Merkel faces tough questions in former East Germany
MAGDEBURG, Germany— When Chancellor Angela Merkel made an hourlong campaign stop in this town in the former East Germany this week, Ilse Siegert was determined not to miss her chance.
A descendant of an impoverished noble family who landed here in the chaos of 1945, Siegert, 74, has seen her share of German history. For more than a decade, she has campaigned for better benefits for retirees and others she thinks are not getting their fair share from the German state. So, she said, she buttonholed Merkel as she worked the crowd of about 1,500 on Tuesday and demanded to know what the chancellor planned to do about the issue. Merkel shook her hand and smiled, she said.
“Before the election, they all want to know us,” Siegert said. “After the election, no one knows us at all.”
She said she might vote for Merkel on Sunday, when the chancellor hopes to win a third term, but was still considering shunning the election altogether.

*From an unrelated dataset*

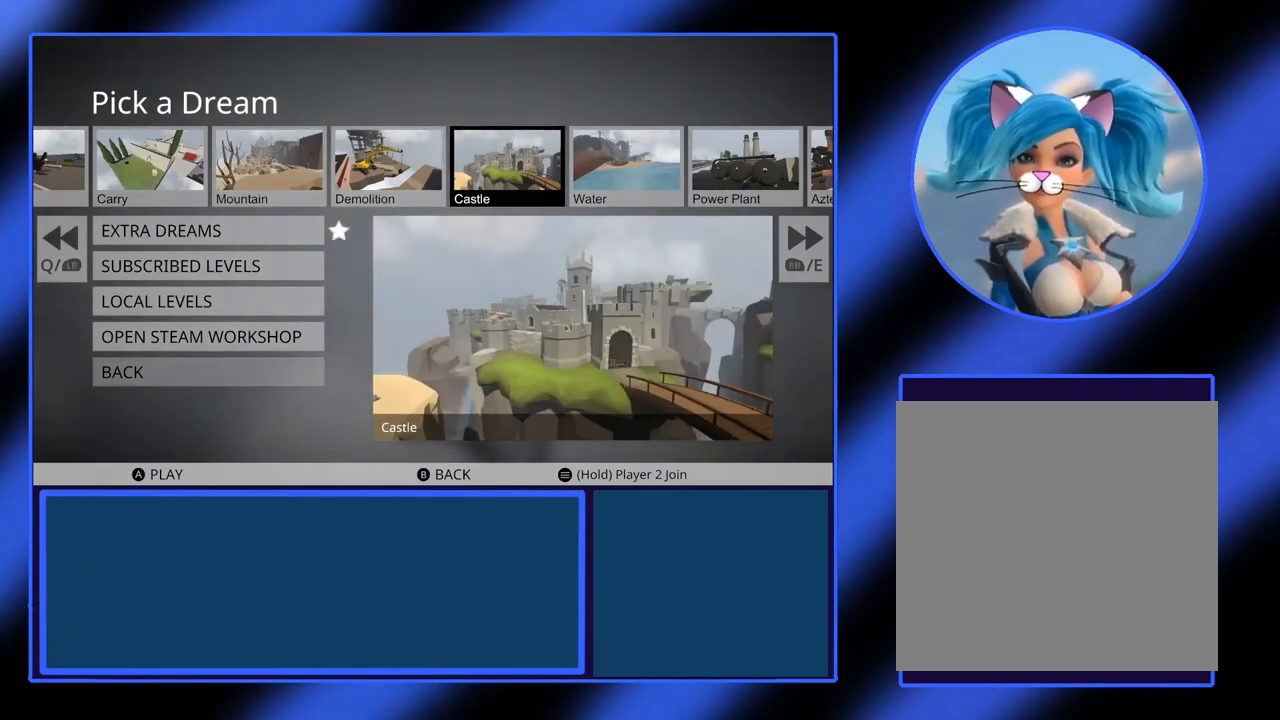
{"buttons": [], "left_stick": "right", "events": [[450, "left_stick", "right"]]}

Merkel, 59, a trained physicist, spent her first 35 years in the Communist East, so she may be considered “one of us” in these parts of Germany by the political and other elites who like to talk, at least publicly, of the blossoming “new states.” But she may also have an uphill battle to win over eastern Germans who feel shortchanged by capitalism nearly a quarter-century after the fall of the Berlin Wall.

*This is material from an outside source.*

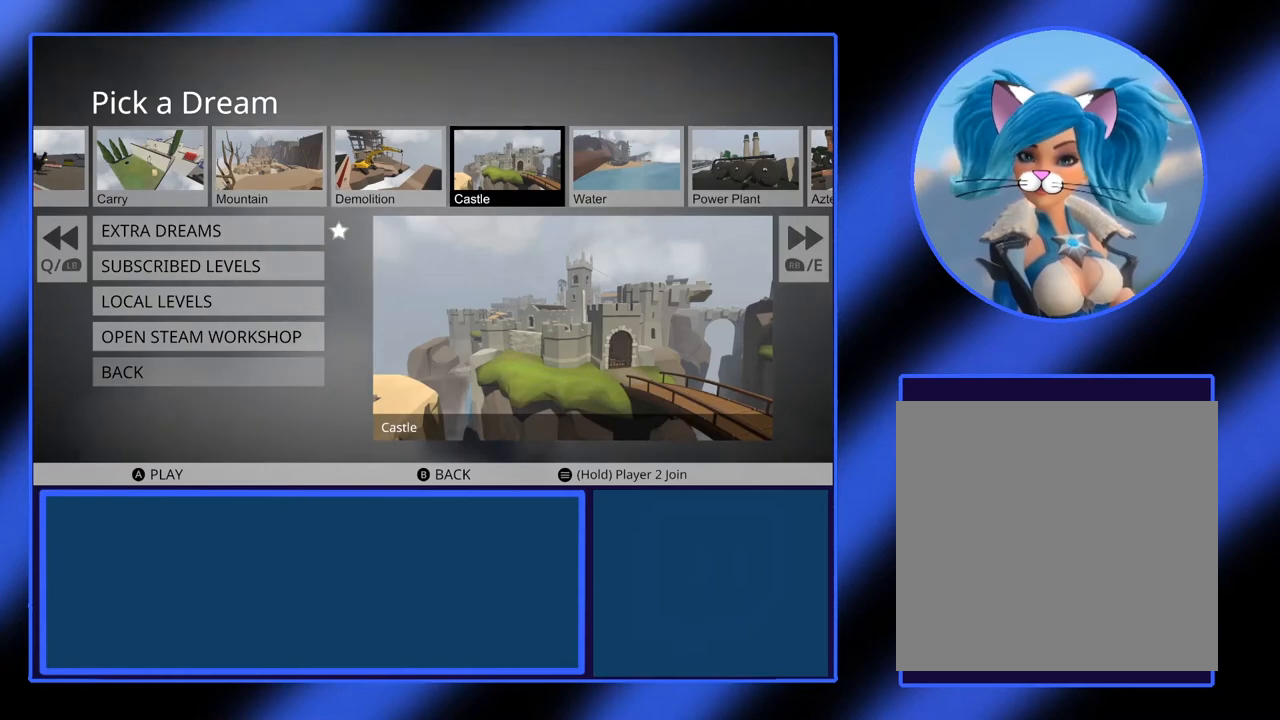
{"buttons": [], "left_stick": "center", "events": [[100, "left_stick", "center"]]}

Parts of the former East, particularly southern regions around Leipzig and Dresden, have flourished. But in places like Magdeburg, a 1,000-year-old town with Germany’s oldest Gothic cathedral, a renowned university and some very Soviet-looking buildings that replaced bombed ruins left by the Allies, the present and future look less gleaming.
In more than a dozen conversations a visitor had with older residents at Merkel’s campaign stop, at Old Market Square, talk turned quickly to their too-meager pensions, and among younger spectators to their abiding indifference toward the chancellor.